HARROGATE, Tenn. — Lincoln Memorial University-College of Veterinary Medicine (LMU-CVM) will host a public health fair for people and their pets on Saturday, from 10 a.m. to 2 p.m. at the DeBusk Veterinary Teaching Center in Lee County, Virginia.
Participants will need to bring their dog or cat with them to the event. All people will be screened for blood pressure, heart rate, blood glucose, height, weight and body mass index. Pets will be screened for blood pressure, heart rate, blood glucose, weight, body condition scoring and will be given a heart worm antigen test. Additionally, for both people and pets, questions will be asked about their perceived health, level of exercise activity and the degree of human-pet attachment.
Participants will receive a clean bill of health based on scores and values consistent with the guidelines for health and physical activity promoted by the Centers of Disease and Control (CDC) at https://www.cdc.gov/physicalactivity/basics/pa-health/. Persons with blood pressure and blood glucose values that are higher than the normal range will receive recommendations to seek additional medical care and evaluation for medical conditions like diabetes and hypertension that could increase their risk for stroke and heart attack. All persons participating will receive recommendations for maintaining or increasing their weekly levels of physical activity. Pet companions, receive the same benefits as their people, and the pet owners are reassured their pet is healthy and will be around for a long time.
The purpose of the health fair is to enhance and encourage the mutual health and well-being and enhance the companionship between people and their pets. People with limited resources to provide for their pet’s health will be advised of programs that may be available to them at a nominal or no cost.

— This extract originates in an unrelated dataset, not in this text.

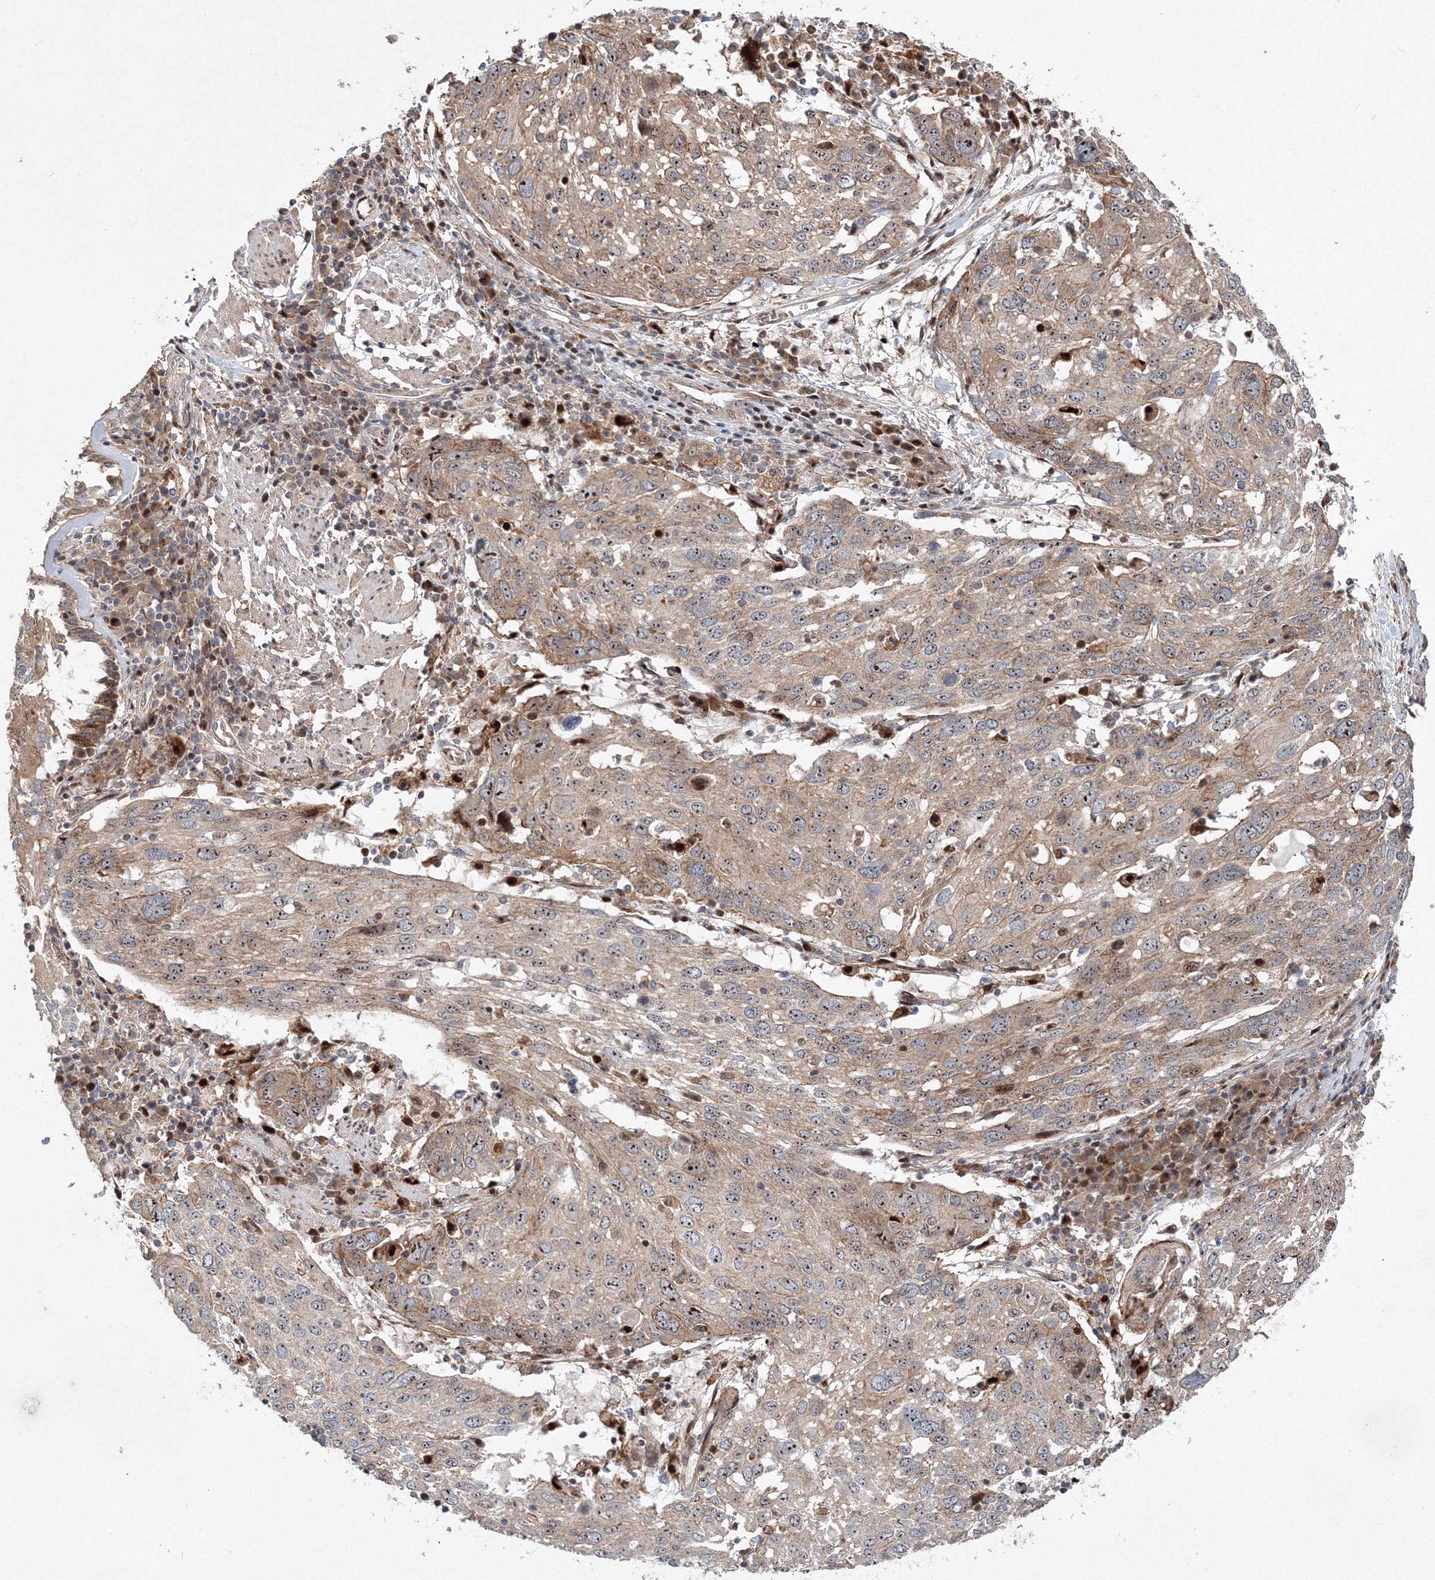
{"staining": {"intensity": "weak", "quantity": ">75%", "location": "cytoplasmic/membranous,nuclear"}, "tissue": "lung cancer", "cell_type": "Tumor cells", "image_type": "cancer", "snomed": [{"axis": "morphology", "description": "Squamous cell carcinoma, NOS"}, {"axis": "topography", "description": "Lung"}], "caption": "Brown immunohistochemical staining in human squamous cell carcinoma (lung) reveals weak cytoplasmic/membranous and nuclear positivity in about >75% of tumor cells.", "gene": "ANKAR", "patient": {"sex": "male", "age": 65}}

The public health fairs are part of a study titled, Measuring the Impact of a Mutually Reinforcing Relationship Between Pet Owners and Their Pets. This research project will analyze data collected via a series of public health fairs and develop a general model of health and wellness behavior to examine the relationship between the health of humans and their pets and whether patterns of health and health-associated behaviors are similar. It is anticipated that the model will help determine that pets share the same health benefits and risks as their owners.